> _问题与任务_:
1 – 请从 StreamWriter 教程中原样摘录一段文字，从“TorchAudio 动态加载系统中安装的兼容 FFmpeg”开始，一直到“print(torch.__version__)”为止。
2 – 根据 StreamWriter 教程，本教程要求的 FFmpeg 库版本范围是什么？
3 – 请依据 StreamWriter 教程，说明 TorchAudio 支持的格式类型为何取决于系统中安装的 FFmpeg 库。

─── 文本部分

注意

点击这里下载完整示例代码

StreamWriter 基本用法¶

作者: Moto Hira

本教程展示了如何使用 torchaudio.io.StreamWriter 来对音频/视频数据进行编码并保存到各种格式/目标位置。

注意

本教程需要 torchaudio 每日构建版本以及 FFmpeg 库（>=4.1，<4.4）。

要安装 Torchaudio 的每日构建版本，请参考 https://pytorch.org/get-started/locally/ 。

有多种方法可以安装 FFmpeg 库。如果您使用的是 Anaconda Python 发行版， conda install 'ffmpeg<4.4' 将安装所需的 FFmpeg 库。

警告

TorchAudio 动态加载系统中安装的兼容 FFmpeg 库。支持的格式类型（媒体格式、编码器、编码器选项等）取决于这些库。

要检查可用的复用器和编码器，可以使用以下命令

ffmpeg -muxers
ffmpeg -encoders

准备¶

import torch
import torchaudio

print(torch.__version__)
print(torchaudio.__version__)

1.13.0
0.13.0

try:
    from torchaudio.io import StreamWriter
except ImportError:
    try:
        import google.colab

        print(
            """
            To enable running this notebook in Google Colab, install nightly
            torch and torchaudio builds by adding the following code block to the top
            of the notebook before running it:
            !pip3 uninstall -y torch torchvision torchaudio
            !pip3 install --pre torch torchvision torchaudio --extra-index-url https://download.pytorch.org/whl/nightly/cpu
            """

──────
─── 数据集记录

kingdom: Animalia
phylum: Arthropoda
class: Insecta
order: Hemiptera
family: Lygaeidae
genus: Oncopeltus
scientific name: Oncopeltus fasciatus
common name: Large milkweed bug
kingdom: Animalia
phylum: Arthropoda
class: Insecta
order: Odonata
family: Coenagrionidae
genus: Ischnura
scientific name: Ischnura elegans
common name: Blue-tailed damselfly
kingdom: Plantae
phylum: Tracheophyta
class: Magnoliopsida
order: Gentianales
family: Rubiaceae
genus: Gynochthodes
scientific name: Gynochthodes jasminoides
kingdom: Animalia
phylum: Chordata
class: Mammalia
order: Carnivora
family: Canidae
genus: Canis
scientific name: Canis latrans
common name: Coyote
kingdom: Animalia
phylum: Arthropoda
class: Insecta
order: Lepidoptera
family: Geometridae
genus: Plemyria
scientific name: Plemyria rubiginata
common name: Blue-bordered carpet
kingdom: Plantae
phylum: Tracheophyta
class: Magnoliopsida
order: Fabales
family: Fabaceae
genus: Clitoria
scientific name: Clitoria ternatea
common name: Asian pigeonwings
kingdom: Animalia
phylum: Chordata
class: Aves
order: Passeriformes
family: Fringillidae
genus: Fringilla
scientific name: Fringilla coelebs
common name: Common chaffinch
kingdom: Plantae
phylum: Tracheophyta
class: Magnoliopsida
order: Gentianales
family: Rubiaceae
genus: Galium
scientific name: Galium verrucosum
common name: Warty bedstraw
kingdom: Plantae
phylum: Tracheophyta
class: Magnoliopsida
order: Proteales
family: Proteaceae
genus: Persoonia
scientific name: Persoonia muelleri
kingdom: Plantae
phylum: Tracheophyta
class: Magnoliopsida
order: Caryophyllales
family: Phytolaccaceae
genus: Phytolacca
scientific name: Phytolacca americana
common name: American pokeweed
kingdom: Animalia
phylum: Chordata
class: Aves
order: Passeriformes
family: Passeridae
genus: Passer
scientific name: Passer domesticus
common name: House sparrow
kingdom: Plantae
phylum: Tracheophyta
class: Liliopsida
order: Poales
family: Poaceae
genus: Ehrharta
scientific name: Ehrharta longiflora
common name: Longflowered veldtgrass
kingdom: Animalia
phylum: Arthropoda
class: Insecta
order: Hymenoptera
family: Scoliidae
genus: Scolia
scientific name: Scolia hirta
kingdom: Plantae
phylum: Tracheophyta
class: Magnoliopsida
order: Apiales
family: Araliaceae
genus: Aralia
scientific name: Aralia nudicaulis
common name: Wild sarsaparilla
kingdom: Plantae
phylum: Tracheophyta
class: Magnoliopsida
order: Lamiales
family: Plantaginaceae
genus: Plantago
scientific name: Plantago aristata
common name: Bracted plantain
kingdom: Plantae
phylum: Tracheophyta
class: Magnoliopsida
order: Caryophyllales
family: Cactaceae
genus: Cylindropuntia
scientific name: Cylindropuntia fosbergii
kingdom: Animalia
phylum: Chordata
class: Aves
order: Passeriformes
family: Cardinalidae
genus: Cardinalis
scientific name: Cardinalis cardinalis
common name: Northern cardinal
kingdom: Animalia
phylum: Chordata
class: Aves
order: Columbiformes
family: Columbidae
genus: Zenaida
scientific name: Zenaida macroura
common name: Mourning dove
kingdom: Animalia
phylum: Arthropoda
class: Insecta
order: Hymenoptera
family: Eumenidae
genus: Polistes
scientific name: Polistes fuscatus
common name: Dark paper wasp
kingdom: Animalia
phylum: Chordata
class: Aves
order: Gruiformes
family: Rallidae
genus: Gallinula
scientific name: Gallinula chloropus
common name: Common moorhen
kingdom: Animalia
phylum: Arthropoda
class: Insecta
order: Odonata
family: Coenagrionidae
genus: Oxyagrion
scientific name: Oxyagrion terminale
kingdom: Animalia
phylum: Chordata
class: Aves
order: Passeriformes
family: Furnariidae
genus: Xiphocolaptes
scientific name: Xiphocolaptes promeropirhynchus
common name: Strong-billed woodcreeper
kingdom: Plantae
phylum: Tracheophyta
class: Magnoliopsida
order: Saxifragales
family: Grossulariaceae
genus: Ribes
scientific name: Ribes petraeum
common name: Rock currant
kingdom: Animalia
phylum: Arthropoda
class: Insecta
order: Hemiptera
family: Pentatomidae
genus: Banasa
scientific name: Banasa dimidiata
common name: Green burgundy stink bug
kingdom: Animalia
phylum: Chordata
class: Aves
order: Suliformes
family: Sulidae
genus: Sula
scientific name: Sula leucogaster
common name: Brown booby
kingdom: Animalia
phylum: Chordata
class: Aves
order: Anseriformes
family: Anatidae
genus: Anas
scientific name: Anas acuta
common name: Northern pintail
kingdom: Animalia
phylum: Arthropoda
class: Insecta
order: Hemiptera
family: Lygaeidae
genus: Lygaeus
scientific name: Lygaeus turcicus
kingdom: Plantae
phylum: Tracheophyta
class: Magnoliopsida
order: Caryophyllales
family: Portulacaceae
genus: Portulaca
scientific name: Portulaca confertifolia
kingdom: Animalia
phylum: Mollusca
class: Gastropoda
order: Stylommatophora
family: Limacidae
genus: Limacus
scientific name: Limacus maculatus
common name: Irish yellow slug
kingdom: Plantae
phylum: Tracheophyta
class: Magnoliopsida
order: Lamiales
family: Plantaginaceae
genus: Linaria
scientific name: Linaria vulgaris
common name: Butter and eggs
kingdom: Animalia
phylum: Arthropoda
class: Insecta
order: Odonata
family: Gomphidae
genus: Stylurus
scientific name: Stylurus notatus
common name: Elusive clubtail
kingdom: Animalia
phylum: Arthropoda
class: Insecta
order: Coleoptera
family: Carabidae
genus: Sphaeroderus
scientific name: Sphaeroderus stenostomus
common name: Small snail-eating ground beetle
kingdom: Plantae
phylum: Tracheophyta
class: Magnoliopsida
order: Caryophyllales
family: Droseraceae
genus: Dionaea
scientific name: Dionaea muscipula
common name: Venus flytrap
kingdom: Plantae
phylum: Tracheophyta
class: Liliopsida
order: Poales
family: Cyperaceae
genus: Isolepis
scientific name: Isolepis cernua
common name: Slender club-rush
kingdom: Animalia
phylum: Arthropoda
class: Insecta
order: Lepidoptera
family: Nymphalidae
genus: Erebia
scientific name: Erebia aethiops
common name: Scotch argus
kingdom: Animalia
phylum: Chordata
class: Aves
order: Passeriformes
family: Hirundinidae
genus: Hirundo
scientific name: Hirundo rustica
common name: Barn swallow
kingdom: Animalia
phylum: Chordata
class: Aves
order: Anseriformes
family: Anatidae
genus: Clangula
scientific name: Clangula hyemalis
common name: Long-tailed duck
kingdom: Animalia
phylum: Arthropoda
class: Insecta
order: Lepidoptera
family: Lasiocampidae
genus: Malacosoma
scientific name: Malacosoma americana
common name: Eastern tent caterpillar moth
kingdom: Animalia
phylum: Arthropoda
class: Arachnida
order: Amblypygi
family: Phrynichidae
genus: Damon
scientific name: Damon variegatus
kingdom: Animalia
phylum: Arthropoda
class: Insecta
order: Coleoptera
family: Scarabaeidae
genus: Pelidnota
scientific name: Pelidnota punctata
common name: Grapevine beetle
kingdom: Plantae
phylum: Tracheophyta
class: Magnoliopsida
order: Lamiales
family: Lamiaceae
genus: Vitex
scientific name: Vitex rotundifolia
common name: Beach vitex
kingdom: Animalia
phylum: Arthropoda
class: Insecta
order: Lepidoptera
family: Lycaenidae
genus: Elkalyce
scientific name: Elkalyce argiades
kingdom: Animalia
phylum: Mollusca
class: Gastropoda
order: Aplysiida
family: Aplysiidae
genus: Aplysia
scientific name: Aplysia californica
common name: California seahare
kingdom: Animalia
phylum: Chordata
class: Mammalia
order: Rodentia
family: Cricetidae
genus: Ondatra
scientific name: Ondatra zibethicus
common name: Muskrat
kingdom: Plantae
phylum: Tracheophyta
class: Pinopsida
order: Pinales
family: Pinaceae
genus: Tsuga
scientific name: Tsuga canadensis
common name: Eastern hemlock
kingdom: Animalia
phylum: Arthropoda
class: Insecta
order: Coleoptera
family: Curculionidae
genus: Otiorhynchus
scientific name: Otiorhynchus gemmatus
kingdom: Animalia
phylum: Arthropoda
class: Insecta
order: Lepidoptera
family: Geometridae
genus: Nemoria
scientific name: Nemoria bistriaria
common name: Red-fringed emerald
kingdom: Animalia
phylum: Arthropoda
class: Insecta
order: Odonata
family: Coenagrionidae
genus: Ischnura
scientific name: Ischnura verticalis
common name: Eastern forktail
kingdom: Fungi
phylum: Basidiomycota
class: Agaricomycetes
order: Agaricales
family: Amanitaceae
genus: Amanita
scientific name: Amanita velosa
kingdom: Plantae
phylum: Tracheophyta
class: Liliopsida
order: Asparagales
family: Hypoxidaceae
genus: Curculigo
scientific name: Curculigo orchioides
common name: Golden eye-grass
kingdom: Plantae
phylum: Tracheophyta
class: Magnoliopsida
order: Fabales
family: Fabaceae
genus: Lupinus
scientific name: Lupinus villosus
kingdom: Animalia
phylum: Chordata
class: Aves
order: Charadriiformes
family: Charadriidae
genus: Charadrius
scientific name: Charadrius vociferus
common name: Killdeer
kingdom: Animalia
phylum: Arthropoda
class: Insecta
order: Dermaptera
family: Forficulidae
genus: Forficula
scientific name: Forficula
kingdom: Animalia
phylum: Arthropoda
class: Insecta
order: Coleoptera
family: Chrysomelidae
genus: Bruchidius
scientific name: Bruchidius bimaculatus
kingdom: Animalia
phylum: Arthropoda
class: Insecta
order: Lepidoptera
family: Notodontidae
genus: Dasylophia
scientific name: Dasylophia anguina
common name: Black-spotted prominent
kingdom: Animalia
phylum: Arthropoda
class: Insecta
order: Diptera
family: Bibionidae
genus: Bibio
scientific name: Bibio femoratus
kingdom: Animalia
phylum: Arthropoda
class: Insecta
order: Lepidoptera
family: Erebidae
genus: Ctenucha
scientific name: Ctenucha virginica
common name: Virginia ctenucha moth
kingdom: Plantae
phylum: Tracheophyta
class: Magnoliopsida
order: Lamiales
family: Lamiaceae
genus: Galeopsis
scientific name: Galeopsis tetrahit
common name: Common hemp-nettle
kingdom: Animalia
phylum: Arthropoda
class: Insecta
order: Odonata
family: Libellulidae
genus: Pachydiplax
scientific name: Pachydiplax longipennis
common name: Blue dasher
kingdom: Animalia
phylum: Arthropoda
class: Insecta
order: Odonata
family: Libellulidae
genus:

──────

> _参考答案_:
1 –
TorchAudio 动态加载系统中安装的兼容 FFmpeg 库。支持的格式类型（媒体格式、编码器、编码器选项等）取决于这些库。

要检查可用的复用器和编码器，可以使用以下命令

ffmpeg -muxers
ffmpeg -encoders

准备¶

import torch
import torchaudio

print(torch.__version__)

2 – FFmpeg 库版本须满足 >=4.1 且 <4.4。

3 – TorchAudio 会动态加载系统中安装的兼容 FFmpeg 库。因此，媒体格式、编码器、编码器选项等支持的格式类型都取决于这些库。